Opinión

5 de junio de 1982

El 5 de junio de 1982, al izar la bandera nacional española el Cuartel General de la Alianza Atlántica en Bruselas, se cumplía un doble e importante significado histórico: la «integración» de España en la Comunidad Atlántica, de la que ha sido un sólido y robusto cimiento; el final de un largo tiempo de «aislamiento».

Acaso resulte conveniente, para que la opinión pública concluya sus propias conclusiones, señalar algunas de las razones históricas y culturales que abonan esa integración de España en la Comunidad Atlántica que tanto contribuyó a crear desde 1492, fecha del comienzo, hasta 1949, firma del Tratado del Atlántico Norte, en esos cuatrocientos cincuenta y siete años en que el Océano Atlántico se ha convertido en el eje histórico del mundo occidental. El ritmo histórico marca con claridad meridiana cómo durante veinte siglos, las tres penínsulas mediterráneas –Grecia, Italia, España– fueron fronteras sucesivas disputadas por el Oriente.
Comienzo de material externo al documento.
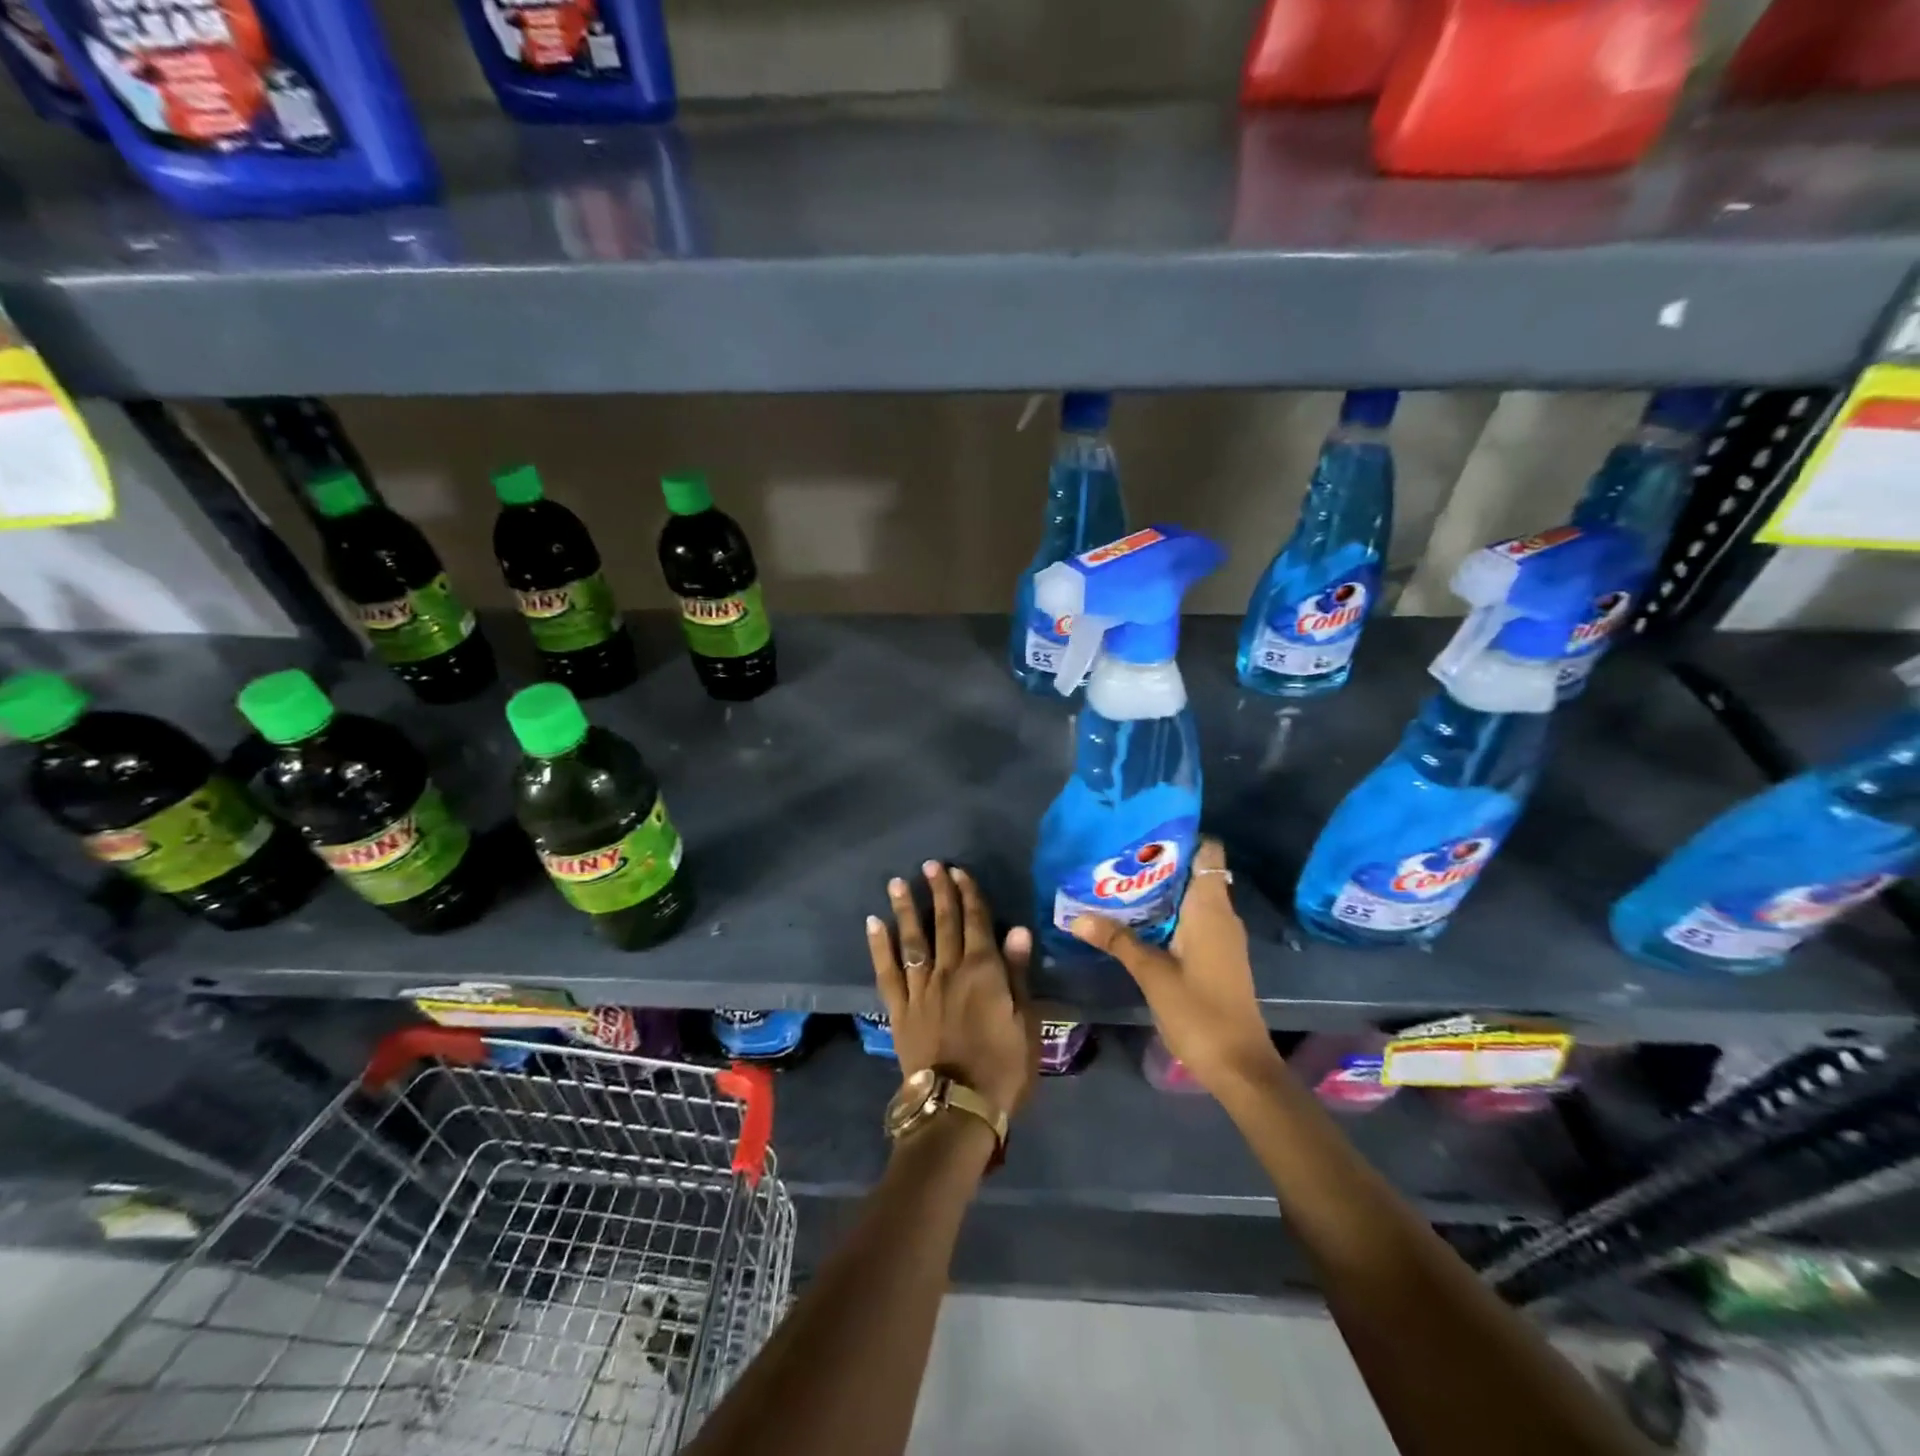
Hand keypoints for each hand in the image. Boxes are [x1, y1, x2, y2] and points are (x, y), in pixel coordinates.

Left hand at [867, 861, 1039, 1119]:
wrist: (957, 1108)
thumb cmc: (1002, 1069)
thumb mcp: (1025, 1023)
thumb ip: (1018, 974)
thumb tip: (1018, 930)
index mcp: (983, 971)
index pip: (977, 922)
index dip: (969, 895)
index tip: (960, 872)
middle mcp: (949, 970)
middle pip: (945, 923)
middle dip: (939, 892)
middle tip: (931, 865)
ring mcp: (920, 988)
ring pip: (913, 939)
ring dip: (906, 908)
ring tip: (897, 882)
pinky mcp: (899, 1009)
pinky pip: (887, 971)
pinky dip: (880, 945)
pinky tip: (874, 923)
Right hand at [1070, 838, 1280, 1098]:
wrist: (1239, 1066)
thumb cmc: (1199, 1012)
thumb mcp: (1152, 974)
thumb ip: (1117, 941)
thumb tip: (1077, 917)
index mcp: (1211, 909)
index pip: (1207, 851)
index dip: (1180, 837)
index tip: (1143, 833)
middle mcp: (1220, 915)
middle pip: (1193, 872)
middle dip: (1157, 864)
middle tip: (1116, 859)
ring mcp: (1220, 937)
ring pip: (1189, 898)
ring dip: (1159, 892)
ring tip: (1117, 884)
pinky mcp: (1216, 956)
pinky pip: (1190, 920)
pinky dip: (1166, 915)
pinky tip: (1135, 921)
Desde 1492 España llevó a efecto el rescate del Nuevo Mundo, surgido con magnitudes inauditas en la otra ribera del Atlántico, tras haber permanecido desconocido durante cuatro mil años de vida histórica universal. En el Atlántico se produjo la gran mutación de Occidente. Los agentes que lo consiguieron fueron pequeñas comunidades marineras de España y Portugal. Los destinos atlánticos de la España cristiana quedaron marcados en virtud de la afirmación de su estructura política, cuyos hitos son perfectamente conocidos: 1137, unión catalano-aragonesa; 1143, nacimiento de Portugal; 1233, unión de Castilla y León; también por la nueva orientación expansiva que se origina en el cambio del proceso reconquistador. Los datos son inequívocos: entre 1225 y 1264, las Españas cristianas aumentaron su territorio en unos ciento setenta y cuatro mil kilómetros cuadrados y estos territorios fueron repoblados con contingentes humanos procedentes de Castilla la Vieja, que entre 1240 y 1350 hicieron crecer la población global con un ritmo sólo comparable al que alcanzó en el siglo XVIII y, posteriormente, en el siglo XX, convirtiendo a las Españas atlánticas en las vanguardias expansivas del mundo pleno de la sociedad cristiana occidental.

En lo que ha sido denominado la más grande mutación de la historia, España ha tenido un protagonismo básico y fundamental en tres actos de magnitud universal: la apertura del Atlántico; el rescate del nuevo orden para Occidente; y, en fin, la creación de la nueva cultura americana cristiana. Entre el primer viaje de Colón (1492) y la Primera Vuelta al Mundo de Magallanes-Elcano (1522) solo transcurren treinta años. El primer Atlántico, el llamado Atlántico transversal, fue español. La organización del Estado moderno en América la llevó a cabo Felipe II; el primer sistema de seguridad se estableció en el Caribe por España en tiempos del rey Carlos III. En estas condiciones resulta sencillo comprender la importancia de la reintegración de España al puesto que le corresponde en la sociedad occidental en la organización de la convivencia democrática, a cuya construcción tanto ha contribuido y con tanta eficacia, dicho sea sin falsas modestias, pero también sin timideces paralizantes. Basta rememorar los principales iniciadores contemporáneos del compromiso Atlántico: Ernest Bevin, Paul-Henri Spaak, Georges Bidault, Winston Churchill, sin necesidad de recordar presupuestos de discusión parlamentarios para estar en disposición de apreciar los postulados esenciales de integración democrática y de defensa frente a la agresión; así como el significativo lazo de unidad, ciertamente múltiple, puesto que refuerza el cooperativismo social, económico, cultural y estratégico. El inteligente editorial de ABC cuando al día siguiente de que Bruselas izase la bandera de España, afirmando que el hecho es el de «mayor calado desde la llegada al trono de Su Majestad Don Juan Carlos I». Destacar la importancia del ingreso de España en la Alianza Atlántica vale para destacar la función preeminente del culto estadista, el presidente del gobierno de España don Leopoldo Calvo-Sotelo.